Half-Life: Alyx is a superb virtual reality experience. There are no two ways about it. It’s polished, fun, and absolutely sets a new standard for virtual reality games going forward.
I’ve tried a lot of VR games since I acquired an Oculus Rift a couple years ago, and while I’ve had some fun with it, there hasn’t really been a game yet that made me just go “wow” on multiple occasions like Alyx has. Everything just feels “right.” The world’s physical interactivity is evident within the first 15 seconds of the game. You begin Half-Life: Alyx in a little safehouse, and there are uncapped markers on one of the tables that you can actually take and then draw on the windows.
When you’re in VR, you want to experiment with everything around you, and one of the quickest ways to lose that sense of “immersion’ is when objects aren’t interactable. A lot of current VR games don’t make it very clear which objects are interactable, and Valve went above and beyond with Alyx by making pretty much everything interactable in some way. Every location in the game is filled to the brim with things to interact with.
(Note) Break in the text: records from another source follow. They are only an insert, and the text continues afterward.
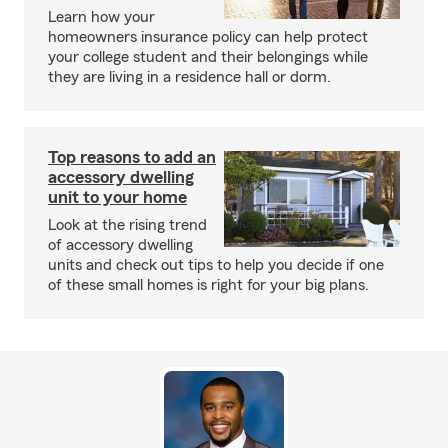
Learn how your
homeowners insurance policy can help protect
your college student and their belongings while
they are living in a residence hall or dorm.
Top reasons to add an
accessory dwelling
unit to your home
Look at the rising trend
of accessory dwelling
units and check out tips to help you decide if one
of these small homes is right for your big plans.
I had moments where I had to shove past barrels to escape a sticky situation, pick up a milk crate and dump out its contents to get ammo, use a pipe to keep a door shut so I could easily take out a swarm of headcrabs, and even pull open a car door and hide behind it when I was taking on heavy gunfire.
It’s an insane amount of detail and really gives you a physical presence in the world. Only Boneworks offered a comparable level of immersion, but that game, since it was made by a small indie team just trying its best, doesn’t have the astounding level of polish present in Alyx. The more impressive part is that a lot of the game’s little details are tied to actual gameplay mechanics and not just for show.
Every cupboard and drawer is interactable. Toilet handles, seat covers, uncapped markers, trash can lids, car doors, chairs, even a pool table where you can roll balls at one another to play a little game of pool with yourself.
Without spoiling it, there’s one scenario in the game where you have to be extremely careful about making sound while also searching for items you need to complete an objective. One of the most immersive moments in the game for me was moving around some objects in a small cupboard so that I could reach the item I needed, and when I raised my hand up I knocked a glass bottle off the shelf above me and had to quickly catch it and softly lay it back down to stay quiet.
There are all kinds of these moments in Alyx, and Valve did an admiral job of not making the game feel like a tech demo, but an experience with all these organic moments that just emerge from the general gameplay mechanics and a player’s own logic.
That’s not even to mention that Alyx offers a compelling story, gorgeous visuals, and everything else you’d expect from a Half-Life game. It’s a remarkable achievement for virtual reality games.
Half-Life: Alyx has me extremely excited for the future of virtual reality games. The bar has been raised by Valve. And considering how the Index headset has been continually selling out, I think it’s safe to say that Half-Life: Alyx is the first must-have virtual reality title, and other developers are surely going to take note.